Ils ont conclu leur manifestation devant les bureaux du ministère des Transports du Québec (MTQ), à l’angle du boulevard René-Lévesque Ouest et de la côte du Beaver Hall, et ont tous immobilisé leur véhicule, bloquant ainsi le boulevard dans les deux directions sur plusieurs centaines de mètres.

Le cœur du centre-ville était à ce moment complètement paralysé.

MAXIME DELAND/AGENCE QMI

«Je suis endetté de 87 000 $! J’ai des enfants à faire vivre! Je suis au bord de la faillite!» a vociféré Paul, un chauffeur de taxi en furie, qui a préféré taire son nom de famille.

«La loi 17, tu l’enlèves», a hurlé un autre chauffeur devant les bureaux du MTQ, en s’adressant au ministre Bonnardel. «Tu as mis nos familles en péril! Nous autres, on ne négocie pas avec toi. La loi, tu l’enlèves!»

Des automobilistes qui ne sont pas des chauffeurs de taxi se sont bien malgré eux retrouvés à l’arrêt, sans possibilité de prendre un autre chemin.

MAXIME DELAND/AGENCE QMI

«J’ai un rendez-vous important et je vais assurément le manquer. Je comprends qu’ils [les chauffeurs de taxi] sont fâchés, mais je ne pense pas qu’ils s’y prennent de la bonne façon pour se faire entendre», a déploré Line Sauvageau, une citoyenne prisonnière de sa voiture.

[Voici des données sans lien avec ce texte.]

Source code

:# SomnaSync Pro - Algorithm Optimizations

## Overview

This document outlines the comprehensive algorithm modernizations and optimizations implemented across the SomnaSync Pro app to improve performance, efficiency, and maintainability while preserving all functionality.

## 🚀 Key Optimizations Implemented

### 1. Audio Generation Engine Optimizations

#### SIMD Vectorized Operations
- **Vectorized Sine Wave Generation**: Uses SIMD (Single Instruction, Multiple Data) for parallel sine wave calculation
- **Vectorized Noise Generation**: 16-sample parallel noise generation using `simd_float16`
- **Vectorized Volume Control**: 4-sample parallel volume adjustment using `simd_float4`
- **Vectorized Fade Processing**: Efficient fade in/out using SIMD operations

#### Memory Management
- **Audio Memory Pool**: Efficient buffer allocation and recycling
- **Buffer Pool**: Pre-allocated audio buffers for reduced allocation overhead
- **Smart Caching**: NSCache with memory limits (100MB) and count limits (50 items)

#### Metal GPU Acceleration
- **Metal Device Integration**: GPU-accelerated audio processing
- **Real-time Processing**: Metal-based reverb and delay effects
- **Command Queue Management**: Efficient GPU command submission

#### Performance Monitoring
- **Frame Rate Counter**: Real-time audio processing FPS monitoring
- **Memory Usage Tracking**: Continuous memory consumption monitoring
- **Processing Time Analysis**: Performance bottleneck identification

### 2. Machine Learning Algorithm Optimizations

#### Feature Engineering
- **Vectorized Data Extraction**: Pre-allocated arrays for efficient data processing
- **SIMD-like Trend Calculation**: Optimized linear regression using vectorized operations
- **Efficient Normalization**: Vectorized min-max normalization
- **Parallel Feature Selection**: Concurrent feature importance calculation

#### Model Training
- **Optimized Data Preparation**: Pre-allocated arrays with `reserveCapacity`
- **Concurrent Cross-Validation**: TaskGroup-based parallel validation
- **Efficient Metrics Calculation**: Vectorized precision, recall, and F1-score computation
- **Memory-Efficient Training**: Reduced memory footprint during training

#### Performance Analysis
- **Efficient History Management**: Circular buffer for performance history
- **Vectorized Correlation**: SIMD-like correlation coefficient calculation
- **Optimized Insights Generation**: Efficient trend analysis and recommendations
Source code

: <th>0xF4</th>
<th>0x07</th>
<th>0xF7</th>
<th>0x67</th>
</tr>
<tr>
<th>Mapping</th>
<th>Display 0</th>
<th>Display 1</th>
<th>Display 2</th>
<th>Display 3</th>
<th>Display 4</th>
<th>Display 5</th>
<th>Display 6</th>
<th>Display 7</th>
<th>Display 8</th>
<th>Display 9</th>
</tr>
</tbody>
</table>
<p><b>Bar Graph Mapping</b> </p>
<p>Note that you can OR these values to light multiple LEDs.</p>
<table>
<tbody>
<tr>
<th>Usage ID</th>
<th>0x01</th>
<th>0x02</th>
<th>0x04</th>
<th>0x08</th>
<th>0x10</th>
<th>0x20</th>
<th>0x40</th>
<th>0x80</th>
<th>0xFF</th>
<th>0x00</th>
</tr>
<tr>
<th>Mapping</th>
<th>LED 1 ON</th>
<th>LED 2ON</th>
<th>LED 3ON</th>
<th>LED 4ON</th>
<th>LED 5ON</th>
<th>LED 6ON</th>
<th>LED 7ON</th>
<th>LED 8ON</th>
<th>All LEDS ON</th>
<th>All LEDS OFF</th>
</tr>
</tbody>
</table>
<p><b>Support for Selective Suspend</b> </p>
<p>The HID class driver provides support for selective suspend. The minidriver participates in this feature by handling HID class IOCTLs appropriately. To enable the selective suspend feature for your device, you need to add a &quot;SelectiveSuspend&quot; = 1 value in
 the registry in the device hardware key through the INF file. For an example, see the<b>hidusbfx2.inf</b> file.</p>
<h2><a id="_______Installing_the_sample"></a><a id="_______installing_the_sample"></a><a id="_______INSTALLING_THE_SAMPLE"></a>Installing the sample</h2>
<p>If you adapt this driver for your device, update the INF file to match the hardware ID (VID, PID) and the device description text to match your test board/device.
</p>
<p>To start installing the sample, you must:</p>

Des milliers de chauffeurs de taxi étaient en grève, lundi, afin de protester contre la réforme de l’industrie du taxi présentée la semaine dernière par le ministre des Transports, François Bonnardel.

Ce moyen de pression a affecté les services de taxi partout au Québec.

«On ne peut tolérer un projet de loi aussi inhumain que le projet de loi 17. Il faut que le gouvernement de François Legault retire totalement ce projet de loi qui anéantit la vie de 22 000 familles. Nous allons nous faire entendre pour alimenter sa réflexion», a fait savoir Abdallah Homsy, porte-parole pour l’industrie du taxi, par voie de communiqué.

MAXIME DELAND/AGENCE QMI

Ce projet de loi propose de déréglementer l'industrie du taxi, ce qui permettrait aux nouveaux acteurs du secteur – comme Uber ou Lyft – de faire des affaires dans la province sans passer par des projets-pilotes. Cela provoquerait évidemment une chute draconienne de la valeur des permis.

En point de presse à Québec, le ministre des Transports a invité les gens de l’industrie du taxi à la discussion. «C’est le client qu’on pénalise ce matin [lundi]. Moi, je suis ouvert à la discussion», a dit François Bonnardel.

«Je vais m’asseoir avec eux. On va trouver des pistes de solution», a-t-il ajouté.

MAXIME DELAND/AGENCE QMI

Le porte-parole de l’opposition libérale en matière des transports, Gaétan Barrette, a quant à lui accusé le ministre de faire preuve «d’arrogance» et «d’intransigeance» à l’égard des chauffeurs de taxi.

Aucun acte disgracieux n’a été rapporté par les policiers au cours de la journée et aucune arrestation n’a eu lieu.